I know it's possible to convert a pentiometer to a PC (which is what's inside the Paddle controllers, a 5v pot) and I just need a way to make it seen on my PC (either as a joypad through software or modification of something)
I have plenty of old hardware available, including keyboards (which will be used to adapt the Joysticks) and ball mice (which I think might work properly, Convert the pot movement to X\Y movement, and the buttons to Right\Left click)
What I am wondering is if anyone has ever converted these to PC before WITHOUT any sort of fancy, pay for, pre-made adapter.
Ports available on my laptop emulator: serial, Parallel, 1x USB, IRDA, Dell Expantion port, 1x PS\2 port (2x if I build an adapter)

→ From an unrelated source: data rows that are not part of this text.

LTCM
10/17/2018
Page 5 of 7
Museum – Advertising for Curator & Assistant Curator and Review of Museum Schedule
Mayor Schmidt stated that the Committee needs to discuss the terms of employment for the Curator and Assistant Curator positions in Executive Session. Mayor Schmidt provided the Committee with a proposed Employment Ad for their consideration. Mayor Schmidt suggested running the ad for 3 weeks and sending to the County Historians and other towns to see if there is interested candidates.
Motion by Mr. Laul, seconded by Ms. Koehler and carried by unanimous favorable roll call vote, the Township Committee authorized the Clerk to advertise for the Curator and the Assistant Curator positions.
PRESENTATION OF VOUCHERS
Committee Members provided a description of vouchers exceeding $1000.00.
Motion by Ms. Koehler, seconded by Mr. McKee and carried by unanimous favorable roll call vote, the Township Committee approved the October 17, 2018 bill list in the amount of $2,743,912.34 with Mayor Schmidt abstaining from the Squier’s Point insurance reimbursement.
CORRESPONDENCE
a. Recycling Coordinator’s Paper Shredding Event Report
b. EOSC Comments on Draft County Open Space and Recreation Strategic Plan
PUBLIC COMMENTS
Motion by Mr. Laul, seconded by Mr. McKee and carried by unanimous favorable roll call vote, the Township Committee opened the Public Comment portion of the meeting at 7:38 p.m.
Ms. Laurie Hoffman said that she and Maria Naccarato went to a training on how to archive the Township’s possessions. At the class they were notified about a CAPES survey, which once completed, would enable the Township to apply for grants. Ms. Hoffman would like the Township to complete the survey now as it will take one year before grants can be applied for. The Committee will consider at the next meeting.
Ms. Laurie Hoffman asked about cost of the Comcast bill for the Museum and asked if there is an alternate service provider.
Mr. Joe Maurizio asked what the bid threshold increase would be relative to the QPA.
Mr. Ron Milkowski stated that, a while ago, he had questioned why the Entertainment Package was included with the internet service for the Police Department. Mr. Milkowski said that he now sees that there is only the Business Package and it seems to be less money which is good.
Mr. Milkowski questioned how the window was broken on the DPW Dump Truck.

I think you'll have to get a stella adapter. (google it) I have a couple paddle controllers, and I opened one up. basically, how the paddle works is a current flows through it, and when you turn the knob in one direction, the resistance is increased, and in the other direction, it decreases. i guess the atari interprets the resistance as a coordinate. there isn't a circuit board inside the paddle controller, just a button and a potentiometer.

How do you want the paddle to work with Windows? I can see you using it as a game-controller for Pong, but is that really the sort of thing you want it for.
You'll surely only get x or y movement from a paddle. Oh, you want to use two paddles instead of a mouse like an Etch-a-sketch, that's it isn't it?


Sorry for taking so long to reply...
I want to use it with an Atari Emulator, for that real paddle expierence.
If it's possible, the emulator I'm using currently takes the X and Y movements from a mouse, and uses them in place of the paddles, and I'd be using the mouse controller as a surrogate for the $20 adapter that I could buy.

Mice use position / movement tracking, I'm not too sure about paddles, but the idea that the operate in a completely different way enters my head.
If you know how the paddles work (in electronic terms) you may need a micro controller interface to (e.g.) USB.

Can you find out exactly how the paddles work, or how they are constructed?


From what I've gathered, the Paddles are a simple 5V potentiometer and just spit out the position the the Atari. I don't have the paddles to use for actual testing, but my cousin has done research for me, and has given me that data.